Content starts

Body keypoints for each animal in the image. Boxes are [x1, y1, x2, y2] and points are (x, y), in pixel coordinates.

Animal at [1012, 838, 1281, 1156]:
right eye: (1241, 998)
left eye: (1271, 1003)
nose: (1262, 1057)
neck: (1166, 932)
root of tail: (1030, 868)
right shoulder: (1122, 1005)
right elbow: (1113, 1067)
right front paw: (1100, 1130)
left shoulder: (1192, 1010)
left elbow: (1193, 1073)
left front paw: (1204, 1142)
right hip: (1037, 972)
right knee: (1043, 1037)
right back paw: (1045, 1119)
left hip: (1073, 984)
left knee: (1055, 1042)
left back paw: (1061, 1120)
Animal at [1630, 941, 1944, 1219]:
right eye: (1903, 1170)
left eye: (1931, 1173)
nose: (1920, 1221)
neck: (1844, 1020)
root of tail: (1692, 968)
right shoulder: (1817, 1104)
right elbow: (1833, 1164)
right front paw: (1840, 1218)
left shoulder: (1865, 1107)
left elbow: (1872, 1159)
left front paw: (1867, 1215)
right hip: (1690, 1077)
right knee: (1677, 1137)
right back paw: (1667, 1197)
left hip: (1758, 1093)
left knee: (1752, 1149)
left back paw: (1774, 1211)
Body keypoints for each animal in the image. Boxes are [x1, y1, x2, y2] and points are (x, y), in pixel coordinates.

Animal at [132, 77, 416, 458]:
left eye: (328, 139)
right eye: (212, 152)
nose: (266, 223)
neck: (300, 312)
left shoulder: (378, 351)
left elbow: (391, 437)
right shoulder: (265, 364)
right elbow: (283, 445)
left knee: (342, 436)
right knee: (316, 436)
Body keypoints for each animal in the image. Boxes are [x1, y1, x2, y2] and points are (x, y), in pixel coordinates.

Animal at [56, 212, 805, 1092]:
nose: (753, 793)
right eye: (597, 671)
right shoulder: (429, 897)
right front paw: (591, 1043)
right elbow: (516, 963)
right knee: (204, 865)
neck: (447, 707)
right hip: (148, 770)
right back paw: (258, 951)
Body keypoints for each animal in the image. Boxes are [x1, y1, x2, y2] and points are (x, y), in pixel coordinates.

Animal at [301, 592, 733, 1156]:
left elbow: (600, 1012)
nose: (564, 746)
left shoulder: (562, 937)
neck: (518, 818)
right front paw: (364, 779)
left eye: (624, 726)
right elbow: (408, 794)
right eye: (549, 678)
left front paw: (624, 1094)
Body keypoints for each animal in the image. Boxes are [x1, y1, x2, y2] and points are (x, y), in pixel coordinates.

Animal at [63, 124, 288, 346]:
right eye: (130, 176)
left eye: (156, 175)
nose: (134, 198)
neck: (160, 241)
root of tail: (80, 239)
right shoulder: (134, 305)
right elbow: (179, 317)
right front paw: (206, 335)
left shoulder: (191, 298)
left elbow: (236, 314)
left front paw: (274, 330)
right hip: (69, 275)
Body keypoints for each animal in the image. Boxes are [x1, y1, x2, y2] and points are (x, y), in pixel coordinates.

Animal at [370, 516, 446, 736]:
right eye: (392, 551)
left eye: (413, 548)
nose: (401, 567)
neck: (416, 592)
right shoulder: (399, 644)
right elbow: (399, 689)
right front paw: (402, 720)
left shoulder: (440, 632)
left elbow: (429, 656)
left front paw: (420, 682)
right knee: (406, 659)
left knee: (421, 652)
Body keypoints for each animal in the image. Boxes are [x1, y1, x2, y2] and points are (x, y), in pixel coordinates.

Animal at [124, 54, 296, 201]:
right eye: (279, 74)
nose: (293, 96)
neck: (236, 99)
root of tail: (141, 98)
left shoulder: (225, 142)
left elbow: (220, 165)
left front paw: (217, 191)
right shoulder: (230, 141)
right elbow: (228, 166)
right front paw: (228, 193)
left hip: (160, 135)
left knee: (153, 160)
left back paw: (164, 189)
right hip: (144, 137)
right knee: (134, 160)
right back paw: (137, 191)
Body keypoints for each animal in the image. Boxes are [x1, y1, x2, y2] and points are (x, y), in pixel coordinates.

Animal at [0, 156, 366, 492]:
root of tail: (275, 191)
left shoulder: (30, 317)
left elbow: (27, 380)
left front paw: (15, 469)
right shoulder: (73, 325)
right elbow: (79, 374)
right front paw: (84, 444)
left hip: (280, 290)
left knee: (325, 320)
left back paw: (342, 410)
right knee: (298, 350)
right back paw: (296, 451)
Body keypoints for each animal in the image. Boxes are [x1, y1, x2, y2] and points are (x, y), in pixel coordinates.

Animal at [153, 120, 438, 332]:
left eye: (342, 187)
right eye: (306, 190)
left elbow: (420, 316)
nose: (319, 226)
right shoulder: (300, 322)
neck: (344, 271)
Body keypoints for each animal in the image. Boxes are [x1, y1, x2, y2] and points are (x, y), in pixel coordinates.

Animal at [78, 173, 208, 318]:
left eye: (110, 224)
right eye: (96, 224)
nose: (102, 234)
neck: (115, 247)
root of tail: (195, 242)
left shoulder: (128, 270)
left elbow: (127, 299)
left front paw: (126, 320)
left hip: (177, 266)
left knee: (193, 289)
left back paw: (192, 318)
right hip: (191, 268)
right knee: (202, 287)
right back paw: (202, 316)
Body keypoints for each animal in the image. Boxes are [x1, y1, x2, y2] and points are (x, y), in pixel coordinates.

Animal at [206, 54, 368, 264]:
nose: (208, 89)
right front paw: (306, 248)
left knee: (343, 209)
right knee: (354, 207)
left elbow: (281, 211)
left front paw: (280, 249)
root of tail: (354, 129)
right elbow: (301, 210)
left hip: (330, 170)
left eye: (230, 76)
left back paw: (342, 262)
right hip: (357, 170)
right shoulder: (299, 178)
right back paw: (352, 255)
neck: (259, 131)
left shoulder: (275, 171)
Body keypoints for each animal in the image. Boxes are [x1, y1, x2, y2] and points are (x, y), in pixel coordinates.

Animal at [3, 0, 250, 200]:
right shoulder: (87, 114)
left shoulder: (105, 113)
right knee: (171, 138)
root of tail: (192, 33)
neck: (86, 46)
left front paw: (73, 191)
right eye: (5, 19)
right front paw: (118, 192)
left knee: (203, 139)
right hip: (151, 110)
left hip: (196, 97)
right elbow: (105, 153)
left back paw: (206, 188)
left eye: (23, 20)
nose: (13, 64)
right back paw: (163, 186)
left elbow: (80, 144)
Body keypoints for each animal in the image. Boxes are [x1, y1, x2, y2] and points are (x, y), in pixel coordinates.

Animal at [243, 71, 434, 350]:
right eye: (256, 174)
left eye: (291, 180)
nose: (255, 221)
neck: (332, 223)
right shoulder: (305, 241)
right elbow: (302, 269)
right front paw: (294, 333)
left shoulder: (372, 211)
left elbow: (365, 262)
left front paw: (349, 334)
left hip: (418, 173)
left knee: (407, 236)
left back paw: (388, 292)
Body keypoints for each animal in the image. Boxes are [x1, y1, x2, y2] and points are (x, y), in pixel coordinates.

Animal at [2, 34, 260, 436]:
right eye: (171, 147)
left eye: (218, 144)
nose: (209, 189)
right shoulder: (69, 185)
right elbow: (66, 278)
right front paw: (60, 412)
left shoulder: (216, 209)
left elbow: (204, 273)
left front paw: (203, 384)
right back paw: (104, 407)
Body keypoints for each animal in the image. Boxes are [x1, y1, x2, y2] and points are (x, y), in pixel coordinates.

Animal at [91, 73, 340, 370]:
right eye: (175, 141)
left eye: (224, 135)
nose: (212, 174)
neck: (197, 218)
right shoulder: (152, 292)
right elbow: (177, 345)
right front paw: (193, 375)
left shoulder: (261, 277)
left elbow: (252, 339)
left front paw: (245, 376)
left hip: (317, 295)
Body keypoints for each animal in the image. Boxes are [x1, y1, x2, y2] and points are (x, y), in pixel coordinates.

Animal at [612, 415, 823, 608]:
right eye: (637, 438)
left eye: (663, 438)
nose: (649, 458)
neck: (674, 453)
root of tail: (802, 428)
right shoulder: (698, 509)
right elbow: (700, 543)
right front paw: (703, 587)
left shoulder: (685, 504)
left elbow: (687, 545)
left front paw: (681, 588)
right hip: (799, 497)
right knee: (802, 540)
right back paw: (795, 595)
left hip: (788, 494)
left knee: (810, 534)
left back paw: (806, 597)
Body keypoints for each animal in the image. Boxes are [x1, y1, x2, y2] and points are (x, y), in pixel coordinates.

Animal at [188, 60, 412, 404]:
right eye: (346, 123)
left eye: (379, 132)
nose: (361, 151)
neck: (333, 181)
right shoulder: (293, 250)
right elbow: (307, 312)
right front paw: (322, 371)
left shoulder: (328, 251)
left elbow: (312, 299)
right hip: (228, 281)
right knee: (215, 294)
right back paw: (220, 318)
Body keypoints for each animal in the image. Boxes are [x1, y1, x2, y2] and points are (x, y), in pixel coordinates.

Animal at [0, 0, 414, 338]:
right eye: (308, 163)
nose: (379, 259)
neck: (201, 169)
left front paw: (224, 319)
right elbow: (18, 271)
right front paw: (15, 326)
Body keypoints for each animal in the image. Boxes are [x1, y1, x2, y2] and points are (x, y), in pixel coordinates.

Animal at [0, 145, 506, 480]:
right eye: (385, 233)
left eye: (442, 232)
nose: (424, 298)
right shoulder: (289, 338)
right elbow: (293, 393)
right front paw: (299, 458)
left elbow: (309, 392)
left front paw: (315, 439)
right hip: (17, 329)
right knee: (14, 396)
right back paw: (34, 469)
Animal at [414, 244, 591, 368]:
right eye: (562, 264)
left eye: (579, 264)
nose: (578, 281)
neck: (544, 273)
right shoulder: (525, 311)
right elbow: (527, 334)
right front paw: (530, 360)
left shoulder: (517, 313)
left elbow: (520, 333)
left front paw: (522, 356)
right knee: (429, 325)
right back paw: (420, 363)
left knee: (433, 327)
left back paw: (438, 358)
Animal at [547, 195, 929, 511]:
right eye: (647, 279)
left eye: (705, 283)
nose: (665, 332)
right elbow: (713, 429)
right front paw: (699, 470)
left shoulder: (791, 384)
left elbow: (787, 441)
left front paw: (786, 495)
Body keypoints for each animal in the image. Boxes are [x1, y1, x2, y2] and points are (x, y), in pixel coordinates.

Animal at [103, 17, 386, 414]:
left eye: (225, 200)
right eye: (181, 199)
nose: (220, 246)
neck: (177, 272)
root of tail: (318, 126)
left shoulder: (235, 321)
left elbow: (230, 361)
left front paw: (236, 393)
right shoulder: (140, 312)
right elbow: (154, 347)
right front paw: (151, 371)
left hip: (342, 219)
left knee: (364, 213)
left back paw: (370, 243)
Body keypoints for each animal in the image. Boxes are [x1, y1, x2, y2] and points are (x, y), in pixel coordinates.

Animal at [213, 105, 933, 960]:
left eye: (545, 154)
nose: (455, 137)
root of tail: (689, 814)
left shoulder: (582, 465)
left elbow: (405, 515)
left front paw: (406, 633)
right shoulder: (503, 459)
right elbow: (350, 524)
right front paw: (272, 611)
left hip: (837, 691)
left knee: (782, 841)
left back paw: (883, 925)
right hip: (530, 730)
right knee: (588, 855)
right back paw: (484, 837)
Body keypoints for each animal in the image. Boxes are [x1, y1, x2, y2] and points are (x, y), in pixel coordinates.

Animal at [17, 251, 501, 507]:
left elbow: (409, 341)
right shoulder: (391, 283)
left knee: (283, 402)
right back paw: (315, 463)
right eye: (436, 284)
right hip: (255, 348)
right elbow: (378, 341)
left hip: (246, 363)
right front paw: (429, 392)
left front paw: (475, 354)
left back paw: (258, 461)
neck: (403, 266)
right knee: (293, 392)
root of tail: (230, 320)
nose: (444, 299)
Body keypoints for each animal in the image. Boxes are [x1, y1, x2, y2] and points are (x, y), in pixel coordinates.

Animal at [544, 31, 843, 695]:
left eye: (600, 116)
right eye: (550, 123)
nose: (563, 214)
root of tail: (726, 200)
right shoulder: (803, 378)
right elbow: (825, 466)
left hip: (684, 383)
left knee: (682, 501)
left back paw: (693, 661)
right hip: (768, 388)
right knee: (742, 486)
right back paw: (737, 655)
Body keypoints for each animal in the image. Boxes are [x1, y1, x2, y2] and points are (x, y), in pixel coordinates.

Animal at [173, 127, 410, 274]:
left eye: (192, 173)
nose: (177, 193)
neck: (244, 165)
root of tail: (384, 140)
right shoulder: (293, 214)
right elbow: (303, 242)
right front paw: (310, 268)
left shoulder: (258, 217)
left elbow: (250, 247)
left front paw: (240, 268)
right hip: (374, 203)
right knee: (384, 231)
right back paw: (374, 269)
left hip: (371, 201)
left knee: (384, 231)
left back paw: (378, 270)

Content ends

- **What the task asks**: Exactly as written, repeat each line from the beginning of the data above to the line containing "nose: (564, 746)", inclusive.

- **Response to the task**:
Body keypoints for each animal in the image. Boxes are [x1, y1, x2, y2] and points are (x, y), in pixel coordinates.

Animal at [1012, 838, 1281, 1156]:
right eye: (1241, 998)
left eye: (1271, 1003)
nose: (1262, 1057)
neck: (1166, 932)
root of tail: (1030, 868)
right shoulder: (1122, 1005)
right elbow: (1113, 1067)
right front paw: (1100, 1130)
left shoulder: (1192, 1010)
left elbow: (1193, 1073)
left front paw: (1204, 1142)
right hip: (1037, 972)
right knee: (1043, 1037)
right back paw: (1045, 1119)
left hip: (1073, 984)
left knee: (1055, 1042)
left back paw: (1061, 1120)
Animal at [1630, 941, 1944, 1219]:
right eye: (1903, 1170)
left eye: (1931, 1173)
nose: (1920, 1221)
neck: (1844, 1020)
root of tail: (1692, 968)
right shoulder: (1817, 1104)
right elbow: (1833, 1164)
right front paw: (1840, 1218)
left shoulder: (1865, 1107)
left elbow: (1872, 1159)
left front paw: (1867, 1215)
right hip: (1690, 1077)
right knee: (1677, 1137)
right back paw: (1667, 1197)
left hip: (1758, 1093)
left knee: (1752, 1149)
left back paw: (1774, 1211)
Body keypoints for each animal in the image. Boxes are [x1, y1, x2, y2] and points are (x, y), in pixel coordinates.

Animal at [132, 77, 416, 458]:
left eye: (328, 139)
right eye: (212, 152)
nose: (266, 223)
neck: (300, 312)
left shoulder: (378, 351)
left elbow: (391, 437)
right shoulder: (265, 364)
right elbow: (283, 445)
left knee: (342, 436)
right knee: (316, 436)
Body keypoints for each animal in the image. Boxes are [x1, y1, x2, y2] and points are (x, y), in pixel coordinates.

Animal at [56, 212, 805, 1092]:
nose: (753, 793)
right eye: (597, 671)
right shoulder: (429, 897)
right front paw: (591, 1043)
right elbow: (516, 963)
right knee: (204, 865)
neck: (447, 707)
right hip: (148, 770)
right back paw: (258, 951)
Body keypoints for each animal in the image. Boxes are [x1, y1, x2, y2] and points are (x, y), in pixel coordinates.

Animal at [301, 592, 733, 1156]:
left elbow: (600, 1012)
nose: (564, 746)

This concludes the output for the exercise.